There's always a black market, there's always something that can be exchanged.

Offred, Chapter 3

Offred recognizes that exchanges and transactions are a fundamental part of human interactions; she is always alert for something she can exchange, even though she has no possessions of her own.


It was true, I took too much for granted; I trusted fate, back then.

Offred, Chapter 5

After Offred considers her carelessness in keeping plastic bags in reach of her daughter, she connects this assessment of taking things for granted to other items: freedom, choices, her loved ones. This regret comes up frequently in the novel as Offred considers all that has been lost.


There is more than one kind of freedom ... Freedom to and freedom from.

Aunt Lydia, Chapter 5

Aunt Lydia suggests that these two kinds of freedom are exclusive. While the women of Gilead do not have the freedom to love, marry, work, or procreate as they choose, they are free from obscenities, catcalls, and violence. Aunt Lydia suggests there is a value in freedom from that should not be underrated.


This may not seem ordinary to you now, but after a time it will.

Aunt Lydia, Chapter 6

Aunt Lydia argues that one of the powers of the totalitarian state is its ability to recondition people's responses. What once was horrible becomes ordinary; what once was horrible becomes normal.


If it's a story I'm telling, then I have control over the ending.

Offred, Chapter 7

The admission that this story is a story, a reconstruction of events, is an essential element of Offred's narrative style and her control over her life. She revisits this idea often, noting that she dislikes telling this story but feels compelled to finish it. In the end, this story becomes a primary historical source for the frame of the novel.


I compose myself. My self is a thing I must now compose.

Offred, Chapter 12

While language can be a tool used to remove identity, Offred shows that it also has the power to create or preserve identity.


My name isn't Offred, I have another name, which nobody uses now because it's forbidden.

Offred, Chapter 14

Offred's true name, which readers never learn, is an anchor of her true identity. Making this name forbidden is a way government authorities remove individuality from Offred and other Handmaids.


In reduced circumstances the desire to live attaches itself to strange objects.

Offred, Chapter 19

The desire to live—to survive—is present in Offred, no matter how passive she seems. She endures her circumstances, despite periodic thoughts of suicide, because she wants to continue living. This will to live causes small pleasures, such as having a pet, to gain great importance.
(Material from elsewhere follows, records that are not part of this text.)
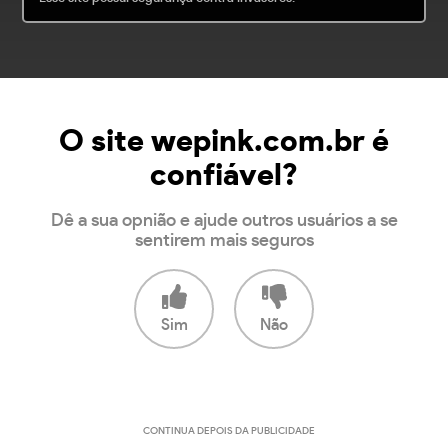
O site wepink.com.br é
confiável?
Dê a sua opnião e ajude outros usuários a se
sentirem mais seguros
Sim
Não
CONTINUA DEPOIS DA PUBLICIDADE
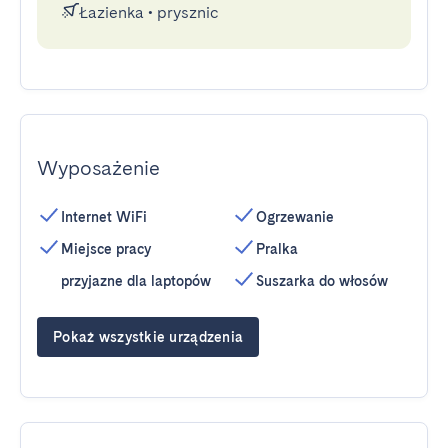
Łazienka
•
prysznic
Wyposażenie
Internet WiFi
Ogrzewanie
Miejsce pracy
Pralka
przyjazne dla laptopów
Suszarka do włosów
Pokaż wszystkie urządzenia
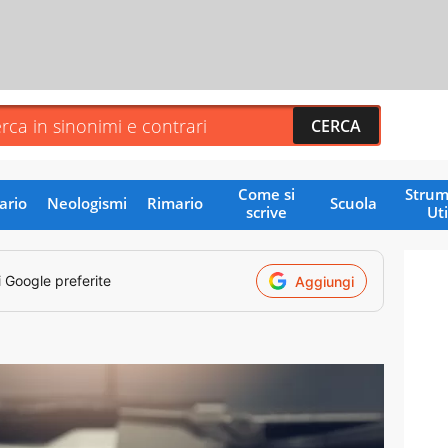
Come si
Strum
ario
Neologismi
Rimario
Scuola
scrive
Uti
i Google preferite
Aggiungi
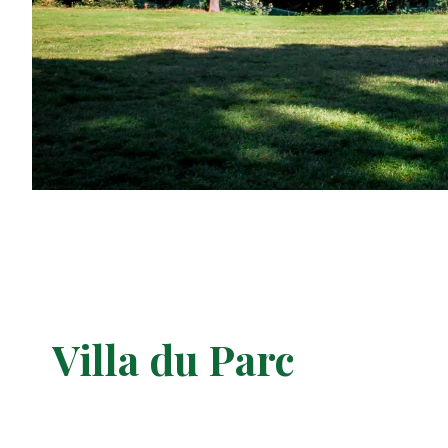
Villa du Parc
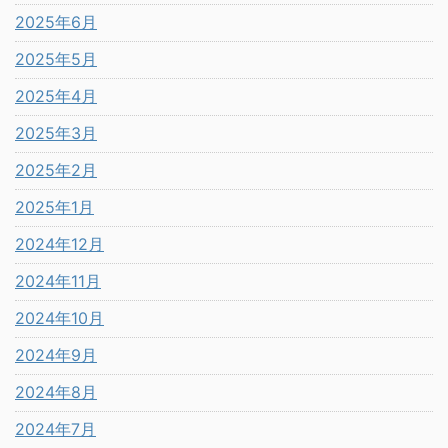
2025年6月
2025年5月
2025年4月
2025年3月
2025年2月
2025年1月
2024年12月
2024年11月
2024年10月
2024年9月
2024年8月
2024年7月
Moira had power ..., she'd set herself loose. She was ... a loose woman.

Offred, Chapter 22

While many of the women at the Red Center have begun to "los[e] the taste for freedom" as victims of state indoctrination, Moira reclaims her power by setting herself free from the center. The pun "loose woman" is also suggestive of a reclamation of Moira's identity as a sexual being.


To want is to have a weakness.

Offred, Chapter 23

Offred frequently tries to identify other people's desires, thinking that there could a possible exchange from which she might benefit. At the same time, Offred herself is no longer permitted to want anything, from her daughter to her identity.


How easy it is to invent a humanity, for anyone at all.

Offred, Chapter 24

Offred thinks this about a Nazi's mistress and connects it to the way she views the Commander as sad and lonely, humanizing him despite his lack of compassion.


A rat in a maze is free ..., as long as it stays inside the maze.

Offred, Chapter 27

The government of Gilead grants its people, especially its women, the illusion of freedom. Offred's bedroom, her daily walk, and her role in society is a maze of confinement. Yet the decision about whether to walk to the Wall or to the church, for example, grants the illusion of freedom within the confinement.


Better never means better for everyone ... It always means worse, for some.

The Commander, Chapter 32

The Commander believes that the society he helps create is an improvement, but he grudgingly admits that it is only better for some people, while others must necessarily suffer. His commitment to and defense of Gilead's rules despite the fact that they dehumanize whole segments of society is a key element of his characterization.